Foster was born in 1935 in Manchester, England. He trained as an architect and town planner at the University of Manchester (1956–1961) before undertaking a master’s degree in architecture at Yale University (1961–1962). Soon after, following a brief period with Richard Buckminster Fuller, he returned to England to set up practice with his wife Wendy and Richard and-Su Rogers. They worked as Team 4 between 1964 and 1967 until the partnership was superseded by Foster Associates, now Foster and Partners. In the late 1960s Foster and Richard Rogers made a significant architectural statement at Swindon with the Reliance Controls Factory (1967), one of the last Team 4 projects. Its elegance, use of off-the-shelf components, exposed steel structural bracing, metal cladding, wall-high glazing, flexible plan, and focus on improved employee working conditions all challenged the conventional wisdom about industrial buildings. Reliance Controls was an early example of high tech.
Almost two decades later the Swindon landscape was again confronted—this time by the unconventional form of the Renault Center. Brilliant yellow (Renault’s corporate color) cable-stayed tubular steel masts supported a reinforced polyvinyl chloride (PVC) membrane roof that covered spaces for spare parts warehousing, visitor reception, distribution and regional offices, vehicle showroom, after-sales maintenance training, and staff dining. Its expressive, detailed outline and functional, worker-friendly spatial arrangements were characteristically Fosteresque, balancing the high-tech approach with client and social needs. In its marketing literature, Renault enthusiastically reproduced images of its marqueelike center, regarding it as the quintessence of its corporate image.
When presented with plans for the sloping 16-acre (6.5-hectare) site, the local authority consented enthusiastically to the unexpected design and to the proposed 67 percent land coverage (the usual limit was 50 percent). The prefabricated rectangular building was formed as a series of suspended modules—forty-two in total—comprising 52-foot-high (16-meter) masts, connected to pin-jointed portal frames. Each module measured 91 feet (24 meters) square and was 25 feet (7.5 meters) high at the edge and 31 feet (9.5 meters) in the center. As extensions were required, modules could be unbolted and new ones added. Initially, thirty-six modules were devoted to warehousing, the rest located at the narrower end of the site where the building tapered to a generous entry and porte cochere.

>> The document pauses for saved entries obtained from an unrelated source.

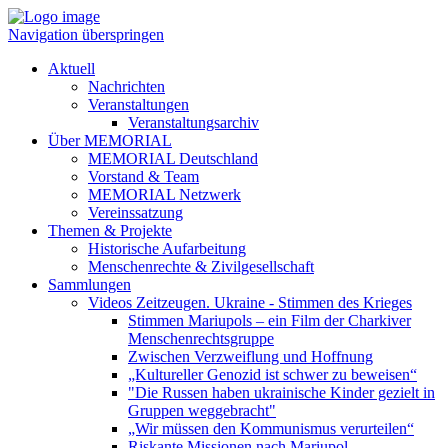
Navigation überspringen
Aktuell
Nachrichten
Veranstaltungen
Veranstaltungsarchiv
Über MEMORIAL
MEMORIAL Deutschland
Vorstand & Team
MEMORIAL Netzwerk
Vereinssatzung
Themen & Projekte
Historische Aufarbeitung
Menschenrechte & Zivilgesellschaft
Sammlungen
Videos Zeitzeugen. Ukraine - Stimmen des Krieges
Stimmen Mariupols – ein Film der Charkiver
Menschenrechtsgruppe
Zwischen Verzweiflung und Hoffnung
„Kultureller Genozid ist schwer zu beweisen“
"Die Russen haben ukrainische Kinder gezielt in
Gruppen weggebracht"
„Wir müssen den Kommunismus verurteilen“
Riskante Missionen nach Mariupol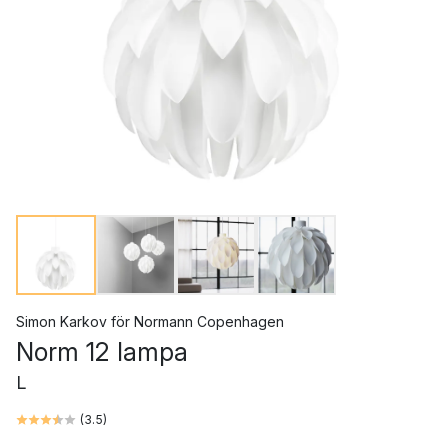
Simon Karkov
för
Normann Copenhagen
Norm 12 lampa
L
(
3.5
)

The fully exposed, repetitive mast arrangement flowed graciously beyond the external walls, glazed for showroom and dining but sealed elsewhere with steel skins. Ample natural lighting was achieved by clear glass panels inserted where the mast pierced the roof membrane and by a louvered roof light at the apex of each module; the louvers could be opened for ventilation. The building was centrally heated and lit according to the function of the space. Foster Associates designed the furniture.
The Renault Distribution Center has been described as ushering in the firm’s Hong Kong and Shanghai Bank headquarters (1979–1986) in Hong Kong, also noted for its extrinsic structural expression. However, unlike the sprawling Renault building, the bank headquarters is a soaring triple-layered tower (the tallest forty-one stories) with immense tubular steel trusses from which the floors are suspended. Many consider tins Foster’s magnum opus.